### Data in this exercise
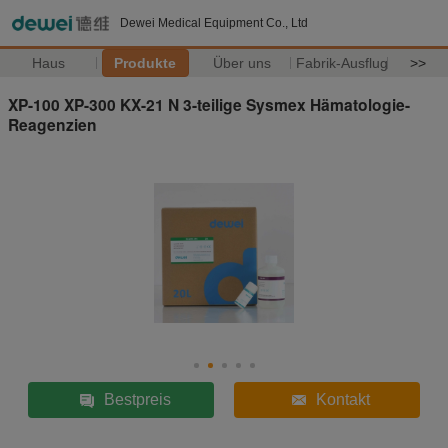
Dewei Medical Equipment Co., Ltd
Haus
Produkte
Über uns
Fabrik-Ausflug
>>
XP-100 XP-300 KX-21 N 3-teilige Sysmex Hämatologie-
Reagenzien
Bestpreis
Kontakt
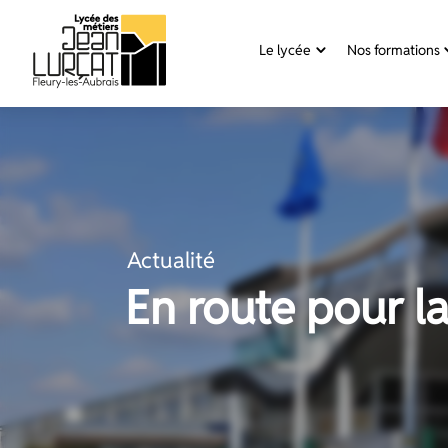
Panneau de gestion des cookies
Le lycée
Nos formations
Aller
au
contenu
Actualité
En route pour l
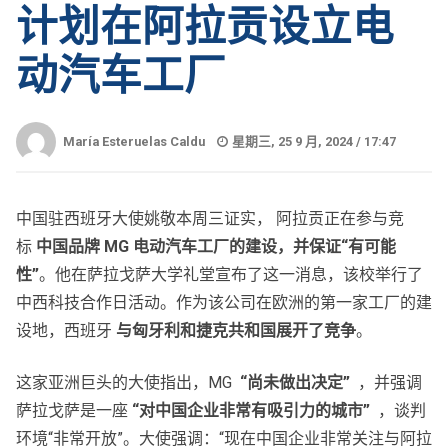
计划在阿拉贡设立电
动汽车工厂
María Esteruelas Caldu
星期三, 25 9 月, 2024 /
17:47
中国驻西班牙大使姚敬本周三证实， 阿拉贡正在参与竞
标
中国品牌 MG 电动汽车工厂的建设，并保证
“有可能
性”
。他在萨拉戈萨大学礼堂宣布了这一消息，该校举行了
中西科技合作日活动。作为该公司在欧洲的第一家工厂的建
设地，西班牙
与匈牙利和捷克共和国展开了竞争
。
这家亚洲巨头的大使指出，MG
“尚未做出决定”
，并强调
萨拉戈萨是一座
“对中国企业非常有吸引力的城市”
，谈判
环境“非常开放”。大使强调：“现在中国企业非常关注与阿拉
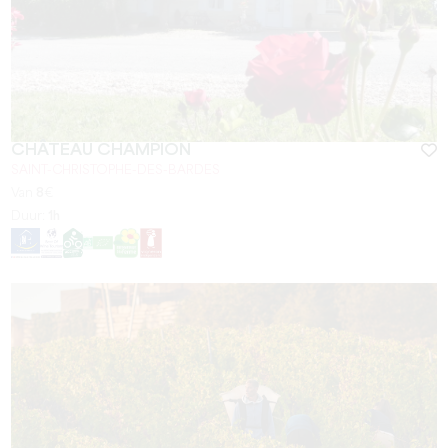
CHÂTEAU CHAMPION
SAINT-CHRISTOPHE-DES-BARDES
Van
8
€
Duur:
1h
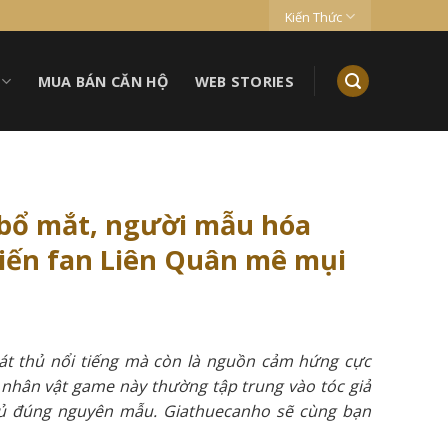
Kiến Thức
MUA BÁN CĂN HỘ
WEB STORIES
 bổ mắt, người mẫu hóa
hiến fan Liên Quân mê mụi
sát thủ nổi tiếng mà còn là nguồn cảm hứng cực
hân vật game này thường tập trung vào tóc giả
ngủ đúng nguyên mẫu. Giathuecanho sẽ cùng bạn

### Problem statement
A faithful reproduction of every entry, with no pictures, is the expected answer.

### Result of the task
Dewei Medical Equipment Co., Ltd
Haus
Produkte
Über uns
Fabrik-Ausflug
>>
XP-100 XP-300 KX-21 N 3-teilige Sysmex Hämatologie-
Reagenzien
Bestpreis
Kontakt
Panneau de gestion des cookies
Le lycée
Nos formations
Aller
au
contenu
Actualité
En route pour l
计划在阿拉贡设立电
动汽车工厂
María Esteruelas Caldu
星期三, 25 9 月, 2024 /
17:47
中国驻西班牙大使姚敬本周三证实， 阿拉贡正在参与竞
标
中国品牌 MG 电动汽车工厂的建设，并保证
“有可能
性”
。他在萨拉戈萨大学礼堂宣布了这一消息，该校举行了
中西科技合作日活动。作为该公司在欧洲的第一家工厂的建
设地，西班牙
与匈牙利和捷克共和国展开了竞争
。
这家亚洲巨头的大使指出，MG
“尚未做出决定”
，并强调
萨拉戈萨是一座
“对中国企业非常有吸引力的城市”
，谈判
环境“非常开放”。大使强调：“现在中国企业非常关注与阿拉
CHÂTEAU CHAMPION
SAINT-CHRISTOPHE-DES-BARDES
Van
8
€
Duur:
1h
Kiến Thức
MUA BÁN CĂN HỘ
WEB STORIES
 bổ mắt, người mẫu hóa
hiến fan Liên Quân mê mụi
sát thủ nổi tiếng mà còn là nguồn cảm hứng cực
hân vật game này thường tập trung vào tóc giả
ngủ đúng nguyên mẫu. Giathuecanho sẽ cùng bạn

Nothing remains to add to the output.